Dataset entries Start Marker

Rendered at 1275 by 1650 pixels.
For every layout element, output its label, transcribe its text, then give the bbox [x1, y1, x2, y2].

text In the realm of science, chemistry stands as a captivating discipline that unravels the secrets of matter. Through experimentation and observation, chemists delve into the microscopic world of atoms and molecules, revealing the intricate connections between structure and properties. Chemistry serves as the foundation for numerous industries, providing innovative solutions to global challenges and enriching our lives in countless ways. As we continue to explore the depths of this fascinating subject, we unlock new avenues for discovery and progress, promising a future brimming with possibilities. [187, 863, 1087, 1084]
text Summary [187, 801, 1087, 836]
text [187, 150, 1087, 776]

Dataset entries End Marker
Dataset entries Start Marker

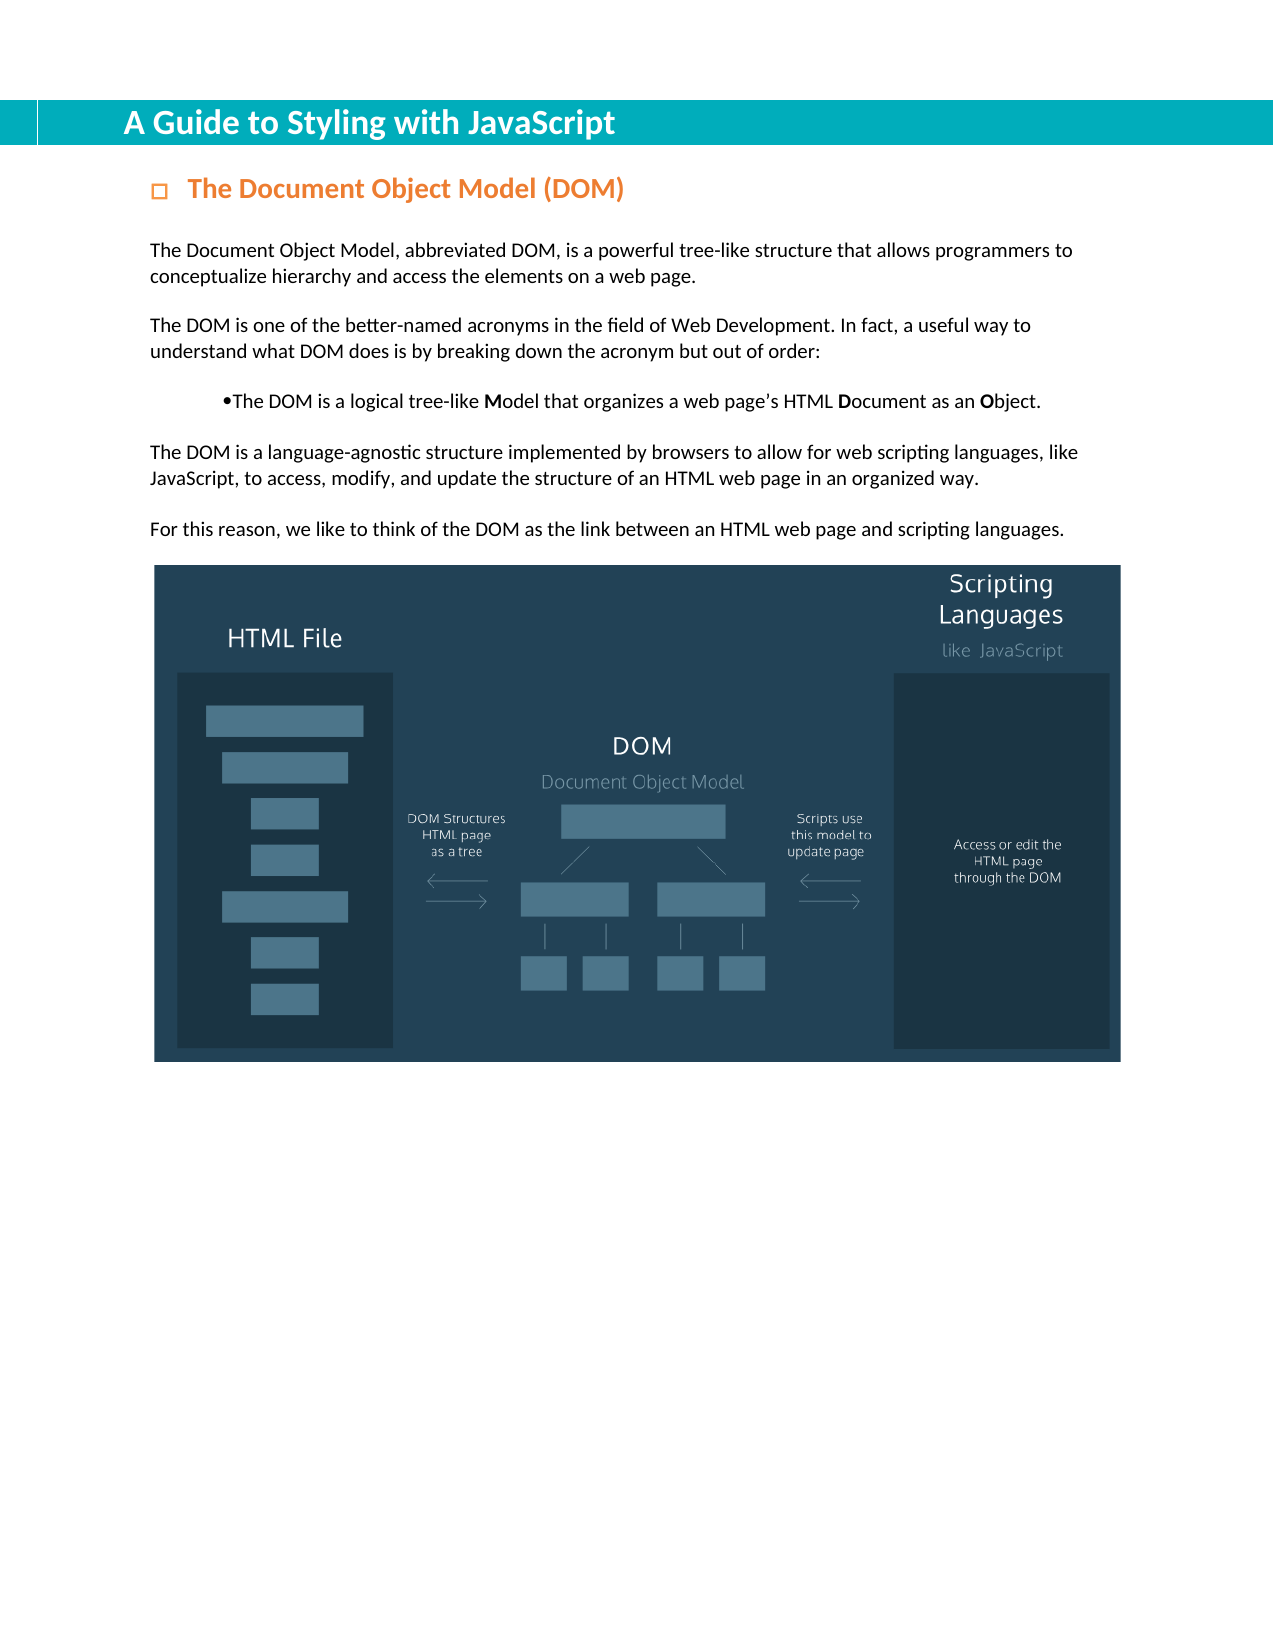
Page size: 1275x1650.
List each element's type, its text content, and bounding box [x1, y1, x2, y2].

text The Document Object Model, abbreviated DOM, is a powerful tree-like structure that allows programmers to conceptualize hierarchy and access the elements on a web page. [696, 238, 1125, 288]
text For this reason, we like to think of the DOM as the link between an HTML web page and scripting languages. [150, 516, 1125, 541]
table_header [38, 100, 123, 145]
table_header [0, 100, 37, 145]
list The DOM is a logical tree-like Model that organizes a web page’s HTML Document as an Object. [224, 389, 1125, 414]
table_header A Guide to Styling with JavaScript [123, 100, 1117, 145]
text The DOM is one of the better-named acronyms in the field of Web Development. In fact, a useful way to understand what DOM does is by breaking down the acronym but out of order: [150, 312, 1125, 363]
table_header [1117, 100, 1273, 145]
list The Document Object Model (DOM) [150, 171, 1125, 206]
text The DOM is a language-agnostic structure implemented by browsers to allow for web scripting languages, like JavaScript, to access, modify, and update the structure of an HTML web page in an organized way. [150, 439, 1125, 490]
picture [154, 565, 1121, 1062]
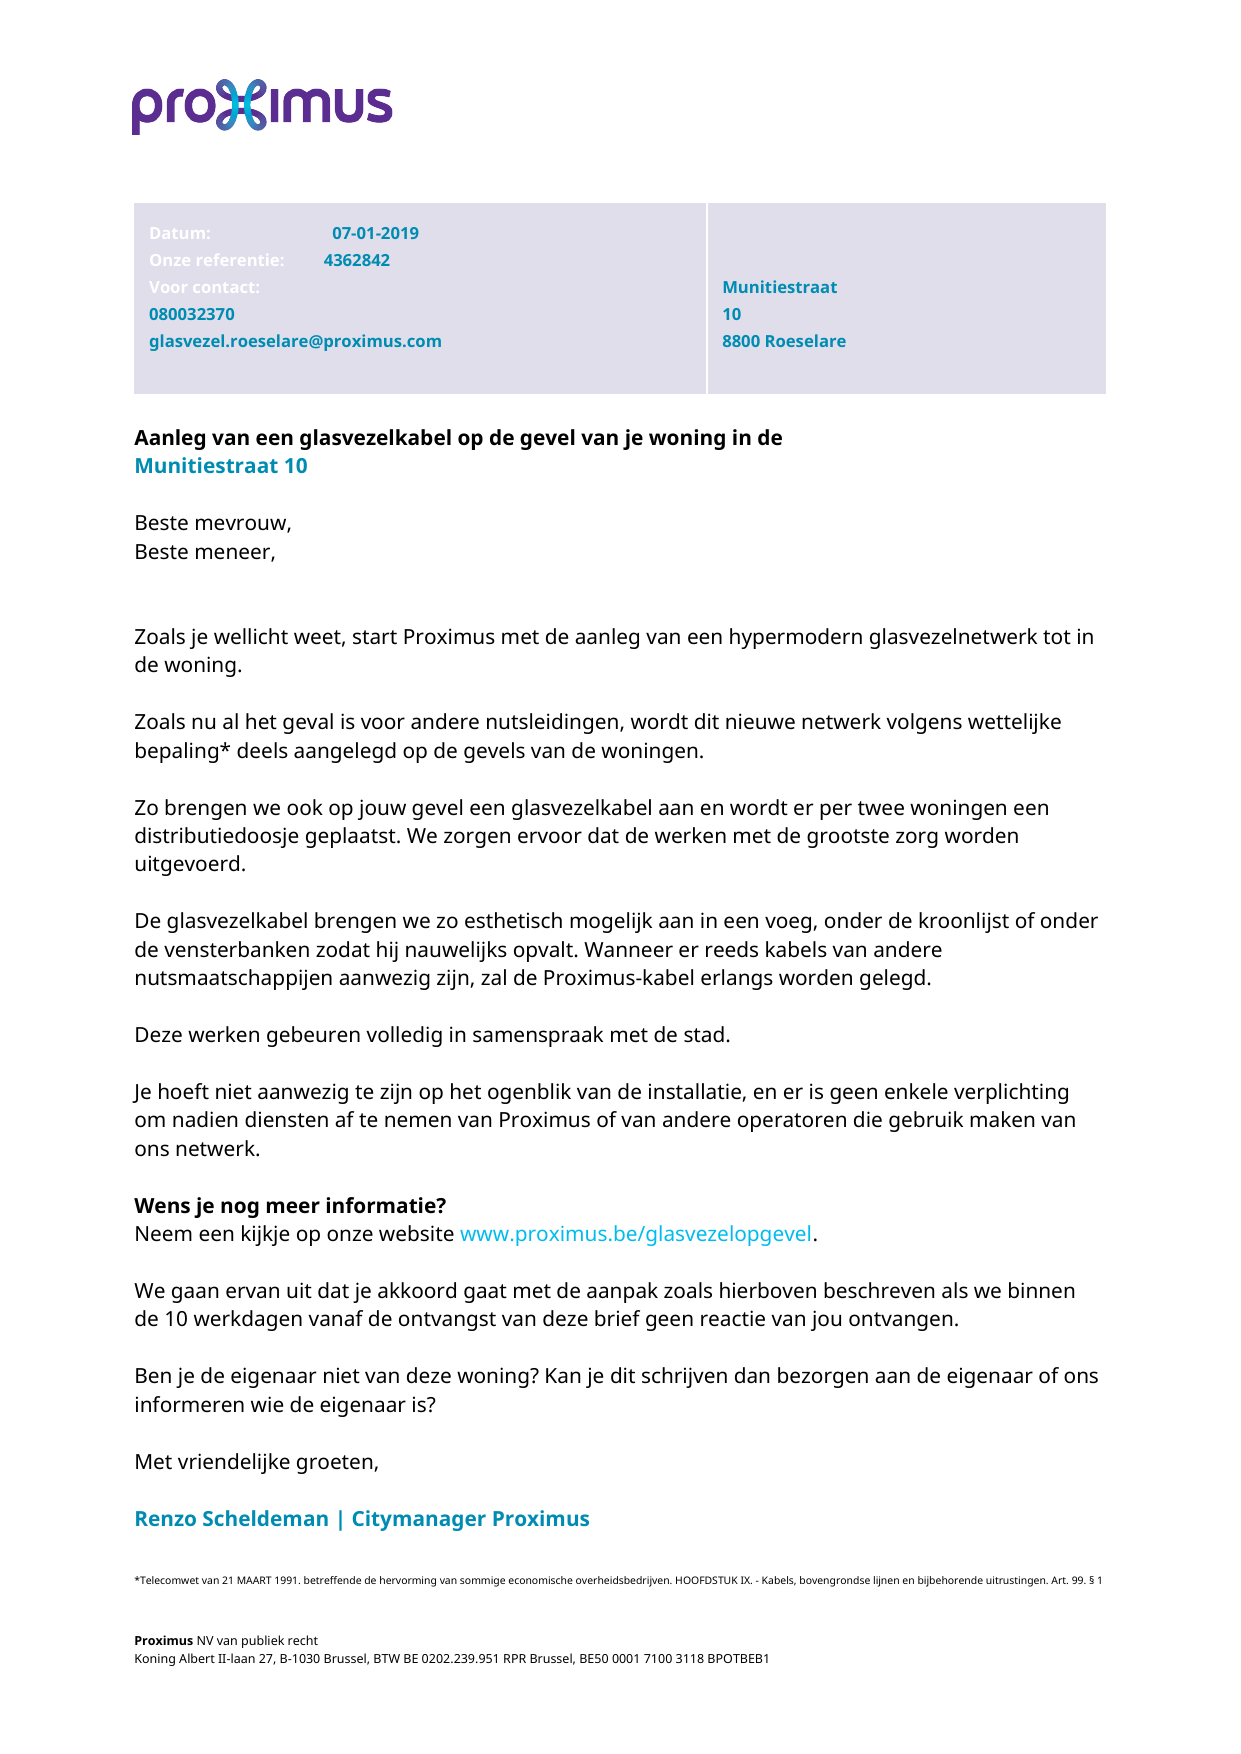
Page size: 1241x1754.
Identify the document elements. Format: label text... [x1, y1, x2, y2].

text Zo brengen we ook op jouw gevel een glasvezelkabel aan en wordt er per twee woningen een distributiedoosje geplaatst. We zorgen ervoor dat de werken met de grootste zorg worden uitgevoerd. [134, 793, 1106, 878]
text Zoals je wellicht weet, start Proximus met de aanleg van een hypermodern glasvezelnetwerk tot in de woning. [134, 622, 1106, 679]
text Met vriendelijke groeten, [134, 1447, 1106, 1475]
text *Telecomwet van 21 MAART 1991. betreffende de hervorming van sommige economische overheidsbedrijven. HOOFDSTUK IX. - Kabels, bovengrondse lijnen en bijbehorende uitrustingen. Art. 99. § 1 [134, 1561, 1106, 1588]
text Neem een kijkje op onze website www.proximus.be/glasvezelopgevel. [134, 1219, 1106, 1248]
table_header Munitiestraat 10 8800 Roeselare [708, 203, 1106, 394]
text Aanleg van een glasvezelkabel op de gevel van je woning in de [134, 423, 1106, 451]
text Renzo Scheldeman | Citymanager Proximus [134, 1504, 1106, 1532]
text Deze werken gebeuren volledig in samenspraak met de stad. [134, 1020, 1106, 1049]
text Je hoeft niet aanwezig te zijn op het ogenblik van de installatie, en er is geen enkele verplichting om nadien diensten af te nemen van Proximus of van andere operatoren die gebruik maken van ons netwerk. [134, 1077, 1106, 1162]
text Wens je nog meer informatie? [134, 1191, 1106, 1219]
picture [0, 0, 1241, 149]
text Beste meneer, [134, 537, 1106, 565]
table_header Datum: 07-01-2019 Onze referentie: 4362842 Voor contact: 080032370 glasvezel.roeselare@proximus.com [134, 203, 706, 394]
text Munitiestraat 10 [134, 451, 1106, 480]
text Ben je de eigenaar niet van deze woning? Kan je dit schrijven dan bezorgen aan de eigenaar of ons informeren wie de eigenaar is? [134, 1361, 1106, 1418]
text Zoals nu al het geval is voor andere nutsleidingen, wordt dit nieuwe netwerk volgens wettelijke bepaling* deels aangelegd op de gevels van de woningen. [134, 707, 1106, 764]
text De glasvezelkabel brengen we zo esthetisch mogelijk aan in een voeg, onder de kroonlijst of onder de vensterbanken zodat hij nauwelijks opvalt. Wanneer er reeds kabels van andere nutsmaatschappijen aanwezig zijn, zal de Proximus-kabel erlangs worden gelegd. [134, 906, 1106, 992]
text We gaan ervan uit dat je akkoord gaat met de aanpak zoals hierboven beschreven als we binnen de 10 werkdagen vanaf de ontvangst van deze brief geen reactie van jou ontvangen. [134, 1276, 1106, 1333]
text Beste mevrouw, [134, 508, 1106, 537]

Dataset entries End Marker

**Task description:** Which lines in the listing above hold the word "size"? Show each of them.

**Task output:**
Page size: 1275x1650.
Page size: 1241x1754.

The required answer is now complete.